Version - 9.8 Community (build 63668)
Deployment mode - I’m not sure, I didn’t set it up, but it’s a daily code scanner that’s in the cloud and checks our development repo
My agency is using SonarQube to enforce coding standards for some enterprise software me and some other folks are developing. I’ve found that we continually get “please log or re-throw this exception” errors popping up every time that I use lambda syntax in Java, when the functionally identical equivalent using for loops or manually overriding interface functions does not trigger the issue. I wouldn’t think much of it, but Java 8 turns 10 years old next week, and this isn’t a new language feature. Here’s a code example of what I’m talking about:
//example
JButton button = new JButton("Click me");
//lambda syntax, more concise
button.addActionListener( ae -> {
try {
//doing things
} catch (Exception ex) {
Logger.log(ex); //SonarQube will yell at you for this.
}
});
//verbose, functionally identical syntax
button.addActionListener( new ActionListener () {
@Override
public void actionPerformed(ActionEvent ae) {
try {
//doing things
} catch (Exception ex) {
Logger.log(ex); //SonarQube accepts this, no fuss...but why do I have to type out the boilerplote to keep the Qube happy?
}
}
});
//example 2
//demonstrating two nearly identical loops, one of which SonarQube will yell at you for
//this example is contrived...this becomes much more bundensome when you're using
//the java.util.stream library and adding a .forEach at the end of some mapping
//transformation...in which case doing it with the traditional "for" syntax
// would require an intermediate step of collecting the stream into
// some kind of java.util.Collection<T> object...inefficient and unnecessarily verbose.

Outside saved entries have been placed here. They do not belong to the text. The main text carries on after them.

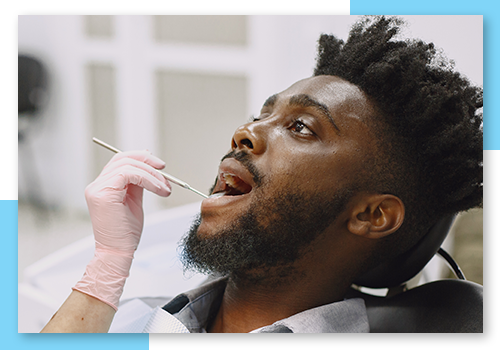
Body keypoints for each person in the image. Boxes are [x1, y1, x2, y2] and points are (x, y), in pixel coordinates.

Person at [41, 16, 483, 333]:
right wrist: (107, 266)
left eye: (301, 127)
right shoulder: (126, 319)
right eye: (261, 114)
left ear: (372, 215)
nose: (245, 132)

List<String> things = Arrays.asList("a","b","c","d");
//lambda syntax
things.forEach(thing -> {
try {
doAThingToThing(thing);
} catch (Exception ex) {
Logger.log(ex); //SonarQube doesn't like this
}
});
//traditional for loop, does the same thing
for (Thing thing : things) {
try {
doAThingToThing(thing);
} catch (Exception ex) {
Logger.log(ex); //SonarQube is fine with this.